• [Work instructions]:
Reproduce the passage below about genomic classifier scores and hormone therapy outcomes in prostate cancer, word for word and in full.

• [Given passage]:
****************************************
Specifically, men with an intermediate and high GS score had an almost 90% greater risk of developing distant disease compared with men with a low GC scores, they pointed out. On the other hand, the interaction between GC scores and the hormone’s effect on DM, PCSM, and OS was not statistically significant.

Nevertheless, “the estimated absolute benefits in DM, PCSM, and OS observed with hormone therapy were different by GC risk groups,” Feng and colleagues observed.

For example, at 12-year follow-up, the benefit of bicalutamide was roughly 3-fold greater in men with intermediate and high GC scores than in those with a low GC score, at a DM rate of 5% vs 15.7%, respectively; a PCSM of 4.5% vs 11.8%; and an OS of 2.4% vs 8.9% for low versus intermediate/high GC risk categories, respectively.

“The GC score was [also] prognostic in the subset of patients treated with earlier sRT when PSA was less than the median entry value (0.7 ng/mL),” Feng and colleagues observed.
****************************************
• [The data]:
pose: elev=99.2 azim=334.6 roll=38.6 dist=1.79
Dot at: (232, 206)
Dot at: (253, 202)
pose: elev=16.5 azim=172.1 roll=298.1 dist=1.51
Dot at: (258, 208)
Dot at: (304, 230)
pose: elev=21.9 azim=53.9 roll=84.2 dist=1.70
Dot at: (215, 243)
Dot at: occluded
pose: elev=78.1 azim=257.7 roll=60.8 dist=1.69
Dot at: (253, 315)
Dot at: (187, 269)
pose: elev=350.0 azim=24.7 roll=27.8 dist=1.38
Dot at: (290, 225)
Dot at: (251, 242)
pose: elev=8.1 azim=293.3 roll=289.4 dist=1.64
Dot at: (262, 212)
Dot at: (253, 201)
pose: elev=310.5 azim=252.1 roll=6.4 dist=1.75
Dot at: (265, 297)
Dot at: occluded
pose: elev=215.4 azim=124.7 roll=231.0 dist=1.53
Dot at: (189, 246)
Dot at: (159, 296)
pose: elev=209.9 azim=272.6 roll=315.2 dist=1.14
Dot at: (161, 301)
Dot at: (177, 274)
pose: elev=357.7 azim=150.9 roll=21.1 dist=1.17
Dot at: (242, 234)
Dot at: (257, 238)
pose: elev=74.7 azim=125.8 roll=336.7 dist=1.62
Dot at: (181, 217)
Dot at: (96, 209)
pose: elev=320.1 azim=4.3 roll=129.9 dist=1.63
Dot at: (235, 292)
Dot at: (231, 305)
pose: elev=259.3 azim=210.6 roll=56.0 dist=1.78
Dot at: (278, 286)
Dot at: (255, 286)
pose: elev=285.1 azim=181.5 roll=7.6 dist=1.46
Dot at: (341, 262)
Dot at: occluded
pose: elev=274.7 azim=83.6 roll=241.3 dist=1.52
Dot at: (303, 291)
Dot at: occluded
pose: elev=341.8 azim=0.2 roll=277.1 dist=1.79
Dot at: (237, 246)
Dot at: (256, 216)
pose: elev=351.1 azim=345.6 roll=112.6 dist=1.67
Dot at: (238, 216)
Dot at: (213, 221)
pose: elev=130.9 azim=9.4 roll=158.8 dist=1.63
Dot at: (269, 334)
****************************************
• [Solution]:
Specifically, men with an intermediate and high GS score had an almost 90% greater risk of developing distant disease compared with men with a low GC scores, they pointed out. On the other hand, the interaction between GC scores and the hormone’s effect on DM, PCSM, and OS was not statistically significant.

Nevertheless, “the estimated absolute benefits in DM, PCSM, and OS observed with hormone therapy were different by GC risk groups,” Feng and colleagues observed.

For example, at 12-year follow-up, the benefit of bicalutamide was roughly 3-fold greater in men with intermediate and high GC scores than in those with a low GC score, at a DM rate of 5% vs 15.7%, respectively; a PCSM of 4.5% vs 11.8%; and an OS of 2.4% vs 8.9% for low versus intermediate/high GC risk categories, respectively.

“The GC score was [also] prognostic in the subset of patients treated with earlier sRT when PSA was less than the median entry value (0.7 ng/mL),” Feng and colleagues observed.